Personal details
- Born: 1735 El Nikhela, Assiut Governorate, Egypt
- Died: 24 January 1826 (aged 90–91)

= Yousab El Abah =

Coptic Christian bishop, theologian and saint

Yousab El Abah (يوساب الأبح), also known as Joseph el-Abbah ("Yousab the Hoarse"), originally called Yousef (1735 - 24 January 1826), was a Coptic Christian bishop, theologian and saint. His body is kept in the Monastery of Saint Anthony in the Eastern Desert.

==Early life==

El Abah was born in the village of El Nikhela in the Assiut Governorate, Egypt.

== Career ==

He was drawn to the monastic life and entered the Monastery of St. Anthony at age 25 in 1760. He took the name Yousef el Antony and lived a life of asceticism and worship. El Abah was fond of reading, as he was very keen on studying and researching manuscripts. He was later recognized as a pastor, then as a bishop.

In 1790, Pope John XVIII, the Patriarch of Alexandria, took him in as his disciple and personal secretary.

In 1791, he was appointed Bishop of Girga and Akhmim; known as Anba Yousab.

He was interested in teaching about life, preaching, and writing educational articles such as those from his books, The Weapon of The Believer and Stair Book.
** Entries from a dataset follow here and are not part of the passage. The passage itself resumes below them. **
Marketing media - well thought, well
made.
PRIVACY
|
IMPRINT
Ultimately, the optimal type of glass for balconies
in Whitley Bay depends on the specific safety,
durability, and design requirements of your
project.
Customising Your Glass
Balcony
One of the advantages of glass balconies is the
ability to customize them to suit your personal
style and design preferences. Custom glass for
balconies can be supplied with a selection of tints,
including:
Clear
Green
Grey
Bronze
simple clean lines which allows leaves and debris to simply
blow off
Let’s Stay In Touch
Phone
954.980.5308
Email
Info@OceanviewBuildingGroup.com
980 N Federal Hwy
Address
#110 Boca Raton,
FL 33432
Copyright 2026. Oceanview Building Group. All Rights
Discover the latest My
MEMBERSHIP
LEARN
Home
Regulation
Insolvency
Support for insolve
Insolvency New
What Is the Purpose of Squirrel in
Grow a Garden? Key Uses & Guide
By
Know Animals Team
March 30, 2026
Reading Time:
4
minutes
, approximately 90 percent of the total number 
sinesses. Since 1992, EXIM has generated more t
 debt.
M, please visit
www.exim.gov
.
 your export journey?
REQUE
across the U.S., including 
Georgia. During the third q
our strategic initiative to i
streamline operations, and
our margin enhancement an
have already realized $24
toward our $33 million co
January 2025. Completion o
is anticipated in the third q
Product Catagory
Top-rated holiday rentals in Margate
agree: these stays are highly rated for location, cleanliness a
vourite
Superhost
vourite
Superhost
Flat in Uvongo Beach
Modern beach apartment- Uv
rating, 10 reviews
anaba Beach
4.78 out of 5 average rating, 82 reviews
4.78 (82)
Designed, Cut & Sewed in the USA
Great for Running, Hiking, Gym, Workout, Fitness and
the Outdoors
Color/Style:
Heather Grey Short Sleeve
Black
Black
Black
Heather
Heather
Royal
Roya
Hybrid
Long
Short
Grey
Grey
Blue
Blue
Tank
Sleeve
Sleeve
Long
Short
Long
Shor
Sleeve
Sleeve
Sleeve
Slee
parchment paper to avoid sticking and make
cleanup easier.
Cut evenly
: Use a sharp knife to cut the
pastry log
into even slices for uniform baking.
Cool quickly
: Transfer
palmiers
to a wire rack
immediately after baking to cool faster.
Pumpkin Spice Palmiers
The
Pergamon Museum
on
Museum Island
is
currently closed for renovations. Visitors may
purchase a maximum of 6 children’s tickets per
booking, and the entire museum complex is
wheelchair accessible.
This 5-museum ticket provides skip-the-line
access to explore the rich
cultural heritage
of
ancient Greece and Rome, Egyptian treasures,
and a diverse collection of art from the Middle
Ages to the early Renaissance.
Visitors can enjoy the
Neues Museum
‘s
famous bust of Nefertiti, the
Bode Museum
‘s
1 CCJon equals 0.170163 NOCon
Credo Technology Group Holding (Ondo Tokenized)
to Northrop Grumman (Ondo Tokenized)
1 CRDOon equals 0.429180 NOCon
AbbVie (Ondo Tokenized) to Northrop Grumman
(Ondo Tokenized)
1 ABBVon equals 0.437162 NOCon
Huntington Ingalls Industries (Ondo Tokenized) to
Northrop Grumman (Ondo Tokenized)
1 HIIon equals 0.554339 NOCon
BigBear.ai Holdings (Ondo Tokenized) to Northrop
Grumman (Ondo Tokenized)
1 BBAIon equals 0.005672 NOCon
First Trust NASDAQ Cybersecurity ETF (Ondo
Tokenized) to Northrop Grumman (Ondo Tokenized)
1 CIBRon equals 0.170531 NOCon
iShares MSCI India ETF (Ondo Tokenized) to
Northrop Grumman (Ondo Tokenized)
During the papacy of John, Pope Pius VI of Rome attempted to attract the Eastern Churches to Roman Catholicism. Thus, he published the proceedings of the Council of Chalcedon and distributed it in all the countries of the East. He also sent an envoy to Pope John XVIII of Alexandria, asking him to unite with the Roman Catholic Church. As a famous scholar and theologian, Yousab was asked to respond to the message, refuting its claims and defending the Non-Chalcedonian Position.